Monday, July 6, 2009

Fiscal Stimulus and Fast Acting Excedrin

While the latest nonsense from Eric Cantor gives me a headache, it is typical of what our Republican “leaders” have been saying:

Americans now agree that the stimulus package signed into law earlier this year has not achieved its intended effects, House Minority Whip Eric Cantor (R-Va.) claimed Monday.Pushing back against a possible second stimulus bill, Cantor asserted that the Obama administration-backed first $787 billion stimulus has not worked, and insisted that characterization has now become consensus.

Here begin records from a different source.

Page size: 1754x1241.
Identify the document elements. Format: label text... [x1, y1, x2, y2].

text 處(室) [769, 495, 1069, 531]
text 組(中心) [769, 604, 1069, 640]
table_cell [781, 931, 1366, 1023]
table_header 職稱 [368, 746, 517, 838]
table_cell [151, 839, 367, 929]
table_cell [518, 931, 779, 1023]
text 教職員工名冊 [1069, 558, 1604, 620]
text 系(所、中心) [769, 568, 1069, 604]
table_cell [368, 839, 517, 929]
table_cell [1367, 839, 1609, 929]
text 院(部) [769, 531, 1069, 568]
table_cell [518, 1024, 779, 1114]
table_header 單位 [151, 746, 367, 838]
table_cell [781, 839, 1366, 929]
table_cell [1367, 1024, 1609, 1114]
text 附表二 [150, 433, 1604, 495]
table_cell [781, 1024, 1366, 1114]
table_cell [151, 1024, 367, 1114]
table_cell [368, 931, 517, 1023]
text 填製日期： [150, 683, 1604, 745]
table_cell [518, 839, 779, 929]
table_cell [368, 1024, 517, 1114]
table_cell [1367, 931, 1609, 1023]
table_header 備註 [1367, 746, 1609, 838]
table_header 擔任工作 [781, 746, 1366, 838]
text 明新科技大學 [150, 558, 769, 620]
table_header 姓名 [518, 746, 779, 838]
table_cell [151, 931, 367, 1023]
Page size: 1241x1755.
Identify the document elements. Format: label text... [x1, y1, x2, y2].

The fact is that Federal purchases have yet to show any significant increase while state and local purchases have declined. Suppose I just took two Excedrin for my headache and haven’t even swallowed the water designed to chase them down and I noticed my headache is getting worse. Should I immediately conclude that the Excedrin will not work and it’s time to take some voodoo medicine? Our course not – but Cantor just might:

House Minority Whip Eric Cantor (R-Va.) said that Republicans would work with President Obama on a second stimulus bill, as long as it's like the tax cut-heavy package the GOP proposed earlier.


I thought we tried that in 2008 – and it hasn’t provided much stimulus even to date.

3 comments:

TheTrucker said...

why do you see the 2008 stimulus as a "tax cut"? It did not alter the tax code and it was phased out for high income earners. While the Republiars are usually full of it, that sort of a "tax cut" would be a very fast acting pain pill even for those who have recently been laid off. Or maybe I misunderstand the 2008 stimulus. I understand the logic of spending as opposed to tax cuts. I understand that the people may or may not spend and that the government will be spending for them and providing jobs and cutting unemployment outlays all at the same time. But the states are clogging up the pipe.

Everyone agrees at this point that the state governments need some help very quickly but that does not seem to be happening either. It appears that all these supposed "shovel ready" projects will be delayed while the states furlough the people that will be needed to let the contracts.

This was not supposed to work out this way and no matter what the reality might be you can expect the Republicans to continue to do all they can to discredit the current administration and the current congress. The Congress had better figure out some way to bring next year's money forward and they'd batter do it fast. It certainly seems that state government cutbacks will make this thing a lot worse. And next year can be dealt with next year.

And BTW... No money for California. Those morons need to fix their make believe government. All those electoral votes shifting to red because of Democratic stupidity.

Myrtle Blackwood said...

Highlights of the 2008 fiscal 'stimulus':

2009 – February 7th. GM using bailout money to invest in Brazil

2009 – February 5th. Regarding the $700 billion stimulus of October 2008: Follow the Money. It wasn’t a credit freeze. Paulson and Bernanke were either wrong or they were lying. “Normally, when you’re going to spend a lot of money, you present the data and the economic theory to support it, yet here’s the biggest non-military government intervention in history since the Great Depression, and there was no evidence presented to support it, and no detailed economic argument made about what market failures this $700 billion was going to fix.”…. : “There was no credit crisis. What was happening was much more arcane: A few big institutions that had made bad bets were at risk of going bust, and that’s it. And if they had gone bankrupt, it wouldn’t have been the end of the world. In fact, there is huge excess capacity in financial services and there’s a need to focus on the healthy ones and let others fail. Meanwhile, business lending and consumer lending were still strong in September and October, and it’s still okay.”

2009 – January 9th. Bailout Czar's Secret? Copy. Paste. Repeat. Rather than write original answers to questions posed in December by a congressional oversight panel, U.S. Treasury officials appear to have creatively repurposed old testimony and even Web site copy into a 13-page report that left some questions entirely unanswered.

2009 – January 9th. Where Did Taxpayer Money Go? Panel Slams Treasury. “A scathing new report...

etc

TheTrucker said...

I would hope that all persons (not just the economists) would understand that the Wall Street bailout and the stimulus are two different animals. But unfortunately, this is not the case. The government hating Republiars seek to blend all into one "scathing" whatever.

Brenda's criticism does not even hold up when looking at the bailouts of GM and Chrysler. Those were actually looked at by the Congress and actually did have a rationale.

The Wall Street bailout was a replay of the Iraq invasion. The administration held all the cards and claimed the sky would fall if the Congress did not capitulate. The reality, I think, is that after the Fed bailed out AIG prior to the Wall Street bailout, the Fed and the American government had one fist in the tar baby. The taxpayers were not yet stuck, but the Fed and the administration certainly were. And this is the point at which the administration chose to lie to the Congress and to the American people AGAIN.